The key to heating with fire wood is to build the coal bank properly- first the tinder, usually split sticks of hemlock or pine ignited by sheets of white birch bark, then the kindling; white ash, poplar, easy to split with a hand ax and fast to catch fire. When the fire is good an hot the denser woods like oak and cherry, rock maple and apple are added until a bed of red hot coals fills the firebox and delivers a constant dry heat into the house, requiring minimal tending and only an occasional feeding of fresh logs.

There is plenty to be said for the convenience of an oil furnace and forced air heat, but they require expensive maintenance and ducts push dust and debris around the house and the cost of oil is never cheap. Wood heat is something special and the smell is comforting. It is easy to overlook where our warmth comes from when the only involvement we have is with a thermostat on a wall, but it is unforgettable when you use wood.

They say that if you chop your own wood it heats you twice- first when you cut it and next when you burn it. Whoever said that was one of the guys we deliver to. Wood heats you half a dozen times at least. When you timber the trees and limb them, when you load the stems to the yard, when you cut and block them, when you split and when you stack, when you load and deliver and when you finally burn them up, one piece at a time. Wood, as an agricultural product, is one of the most reliable outputs a farm has.

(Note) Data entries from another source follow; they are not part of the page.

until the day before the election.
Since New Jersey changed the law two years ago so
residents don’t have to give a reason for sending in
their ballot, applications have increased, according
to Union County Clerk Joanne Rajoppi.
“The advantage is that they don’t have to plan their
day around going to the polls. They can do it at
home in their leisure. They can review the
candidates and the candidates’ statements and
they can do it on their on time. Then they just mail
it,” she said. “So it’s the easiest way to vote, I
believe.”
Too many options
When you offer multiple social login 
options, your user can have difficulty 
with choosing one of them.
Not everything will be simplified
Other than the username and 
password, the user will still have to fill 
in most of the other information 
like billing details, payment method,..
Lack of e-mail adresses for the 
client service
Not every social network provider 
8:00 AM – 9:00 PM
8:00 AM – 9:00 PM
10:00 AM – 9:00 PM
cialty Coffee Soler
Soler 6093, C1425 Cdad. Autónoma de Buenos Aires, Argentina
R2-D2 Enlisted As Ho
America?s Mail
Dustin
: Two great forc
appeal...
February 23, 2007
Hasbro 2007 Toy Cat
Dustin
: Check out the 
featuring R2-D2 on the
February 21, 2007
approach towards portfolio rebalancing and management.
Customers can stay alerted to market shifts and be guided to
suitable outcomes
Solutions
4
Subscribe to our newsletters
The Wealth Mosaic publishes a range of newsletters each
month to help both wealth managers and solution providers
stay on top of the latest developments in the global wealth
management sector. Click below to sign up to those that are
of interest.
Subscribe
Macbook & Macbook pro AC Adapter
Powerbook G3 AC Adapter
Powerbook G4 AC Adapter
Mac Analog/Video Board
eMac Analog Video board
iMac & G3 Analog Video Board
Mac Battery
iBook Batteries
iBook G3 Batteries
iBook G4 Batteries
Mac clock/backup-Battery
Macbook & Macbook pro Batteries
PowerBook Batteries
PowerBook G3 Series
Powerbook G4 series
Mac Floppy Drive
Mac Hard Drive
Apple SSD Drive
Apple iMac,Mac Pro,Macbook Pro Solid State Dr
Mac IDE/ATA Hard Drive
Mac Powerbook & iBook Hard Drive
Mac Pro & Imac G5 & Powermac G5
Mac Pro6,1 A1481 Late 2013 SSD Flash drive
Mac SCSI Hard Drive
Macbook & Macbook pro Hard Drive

They say up here that New Hampshire wants to be a forest and it only takes a couple of years to learn that truth. Everywhere one can see the shadow of overgrown fields rapidly returning to second growth woods, the stone walls buried beneath the verdant cover of saplings and forbs. You cannot cut and split enough for your customers to satisfy their demand by the end of Winter if it is a hard one. The key to that of course is timing and location.

You can have enough on hand, but if there’s a hard snow getting it off the property when there’s two foot of cover on the stacks is another matter. Try as hard as we might, its impossible to get everyone to take delivery before the weather sets in. There is always the frantic call in March, right in the middle of sugaring when we least can afford to deliver a half cord, but do it anyway and the question at the end is always the same, “is it dry?”

Firewood is nothing more than stored energy awaiting release. If you think about the process, how the Sun plus the soil equals the tree, you realize the magic of the world. Energy pours forth and creates matter which in turn releases the energy. Summer in the midst of Winter, all contained in a block of wood. I feel more like a sorcerers apprentice at times than a farmer. I help control the chaos of Nature as it moves through it’s steady and seasonal course, but it is the inner workings of Nature itself, its mathematical proofs and physics experiments operating without surcease that create the wonderful act of transformation, of one thing into another and back again.

I used to live in the world without thinking much about it. I stood in front of the Great Pyramid of Cheops when I was a younger man and I probably accepted what was said about it and all pyramids for that matter, that they were temples or tombs, that they represented the kings and pharaohs, the potentates and poobahs of some distant past and were ceremonial in nature, but I think I understand them better now.

Everything we produce in surplus, from composted manure to feedstock, grains and firewood, hayricks and mulches are piled for storage around the farm, stored energy in the form of matter and from a distance each one appears like a pyramid. I think those civilizations and cultures of the past saw it too and if they worshiped anything it wasn’t men, it was Nature’s ability to magically transform one thing into another so that we might last through another year and begin again to prepare for the next. And it was to this magical truth that they built their monuments.